おいしさの本質をつかみとり、判断力を身につけるためには、とにかく食べて食べて食べまくるしかありません。音楽であれば聴く、絵画であれば見る、食べ物であれば食べる、ただひたすら聴く、見る、食べる、それしかありません。出来立てのマカロンも食べる、時間をおいた、あるいは日にちの経ったものも食べる、常温で食べる、冷蔵状態で食べる、空腹の時に食べる、満腹の時に食べる、食べては作り作っては食べる、成功したものも失敗したものも食べる、人の作ったものも色々と食べる、そうした経験をたくさん積むことでしかそのおいしさの本質はつかむことができません。 

それだけではなく、このマカロンという素晴らしいお菓子を生み出した文化にも理解が必要です。あるいは少なくとも興味を持つことが必要です。フランスの食文化、ひいてはそれを生み出したフランスの文化、マカロンというお菓子がいつどこでどう食べられているか、彼らが何をどう考え、どんな生活をしているかといったことも知っておく必要があります。 

考えてもみましょう。フランス人が和菓子を学んでフランスで和菓子の店を出したり、あるいは和菓子を教える教室を始めたとして、その人が日本の食文化、言葉、生活習慣、ものの考え方等、日本の文化をほとんど知らない、日本語も話せないし、日本語で書かれた和菓子の本も読めないとしたら、そんな人を信用できるでしょうか?その人が本当においしい和菓子を作ることができると思えるでしょうか?日本人であれば、これらはほとんど当たり前に身につけている事柄でしょう。 

料理は文化、お菓子も文化です。
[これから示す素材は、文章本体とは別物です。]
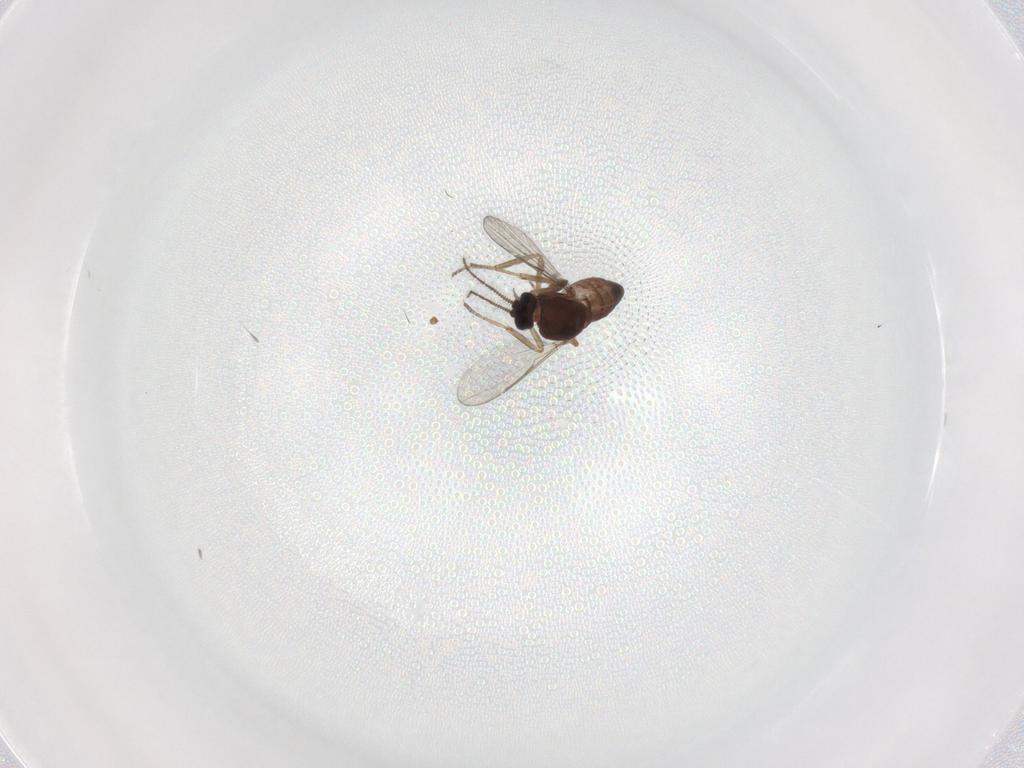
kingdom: Animalia
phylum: Arthropoda
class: Insecta
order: Diptera
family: Ceratopogonidae
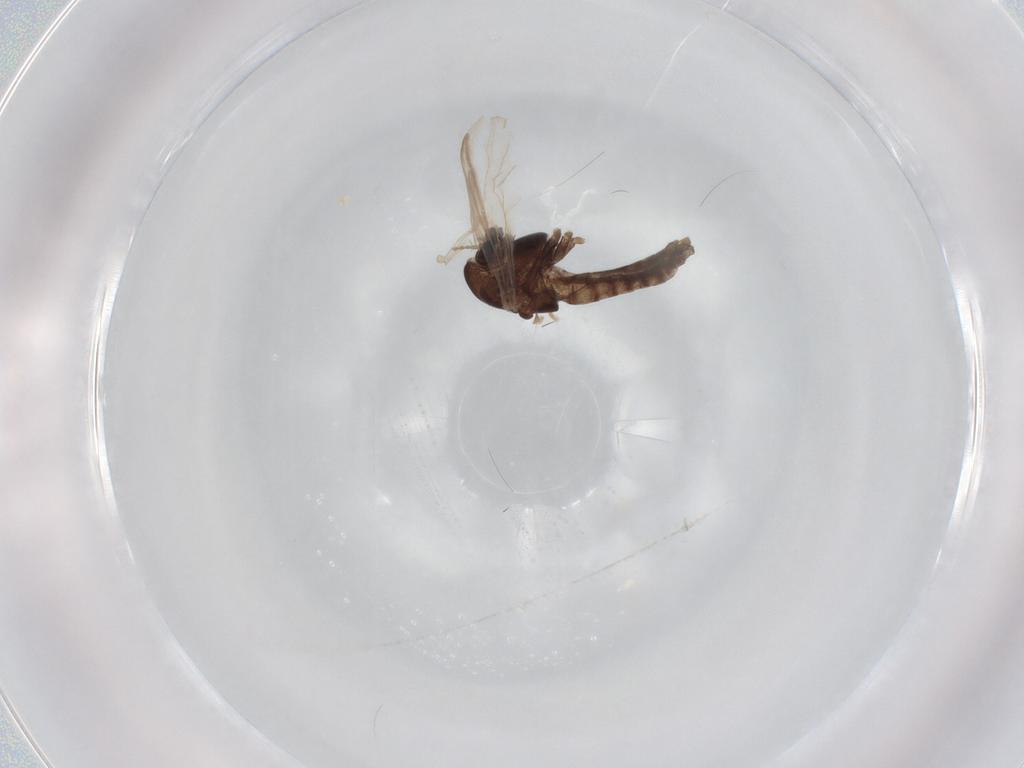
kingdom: Animalia
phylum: Arthropoda
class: Insecta
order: Diptera
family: Chironomidae
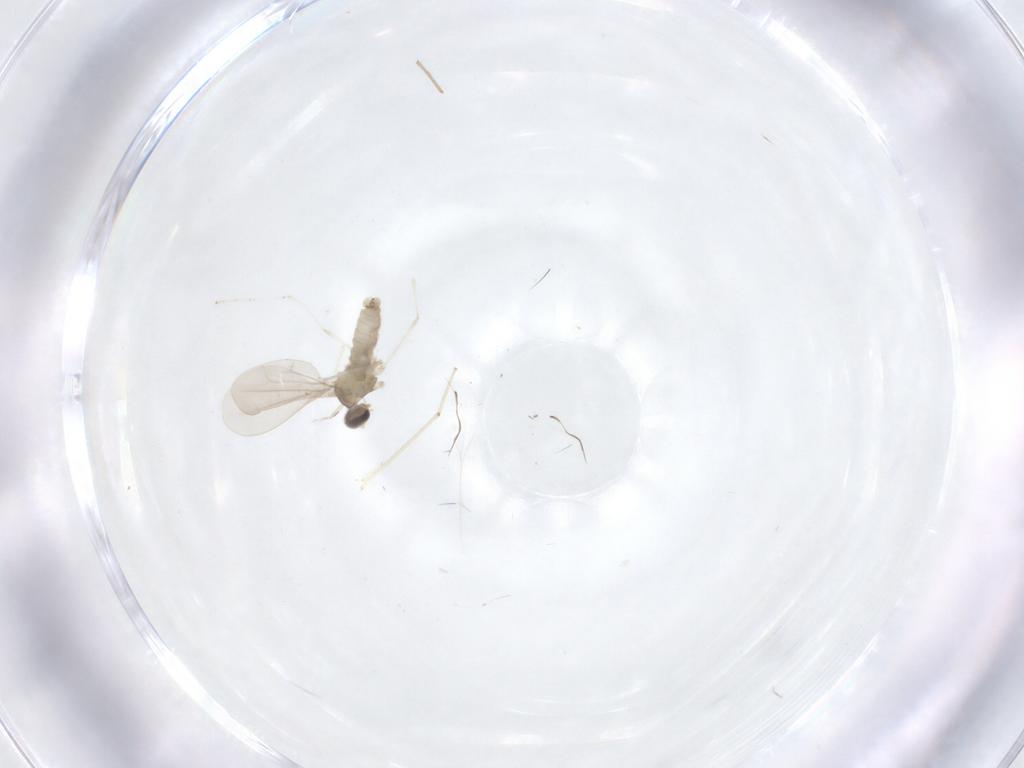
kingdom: Animalia
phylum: Arthropoda
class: Insecta
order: Diptera
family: Cecidomyiidae
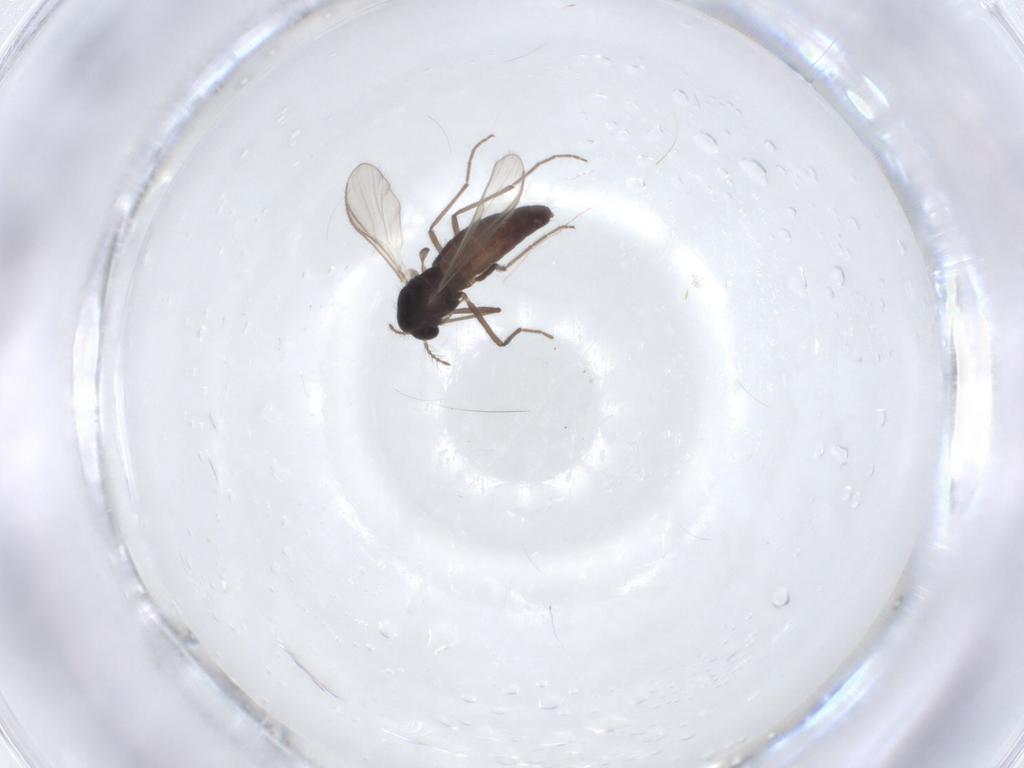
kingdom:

フランス料理もフランス菓子もフランス文化の文脈で把握されるべきものです。おいしいお菓子を作るためにはひとつのお菓子のレシピによる作り方だけではなく、ひとつひとつの材料のこと、そしてそのお菓子を生み出した文化、すなわちフランス菓子であるならば、フランスの食文化は言うまでもなく、フランスの言葉、人々の生活習慣、思想・哲学も含めたフランスの文化全体についての理解と知識が必要とされる、そうでなければ本当においしいフランス菓子を作ることはできない、と私自身は考えています。まぁ大層なことだと思われるかもしれませんが、フランスでお菓子作りを意識的におこなっている人なら、プロであろうと一般の人であろうと誰しも特に意識しなくとも当たり前に身につけていることですから、これは持つべき基本的な素養だと私は思います。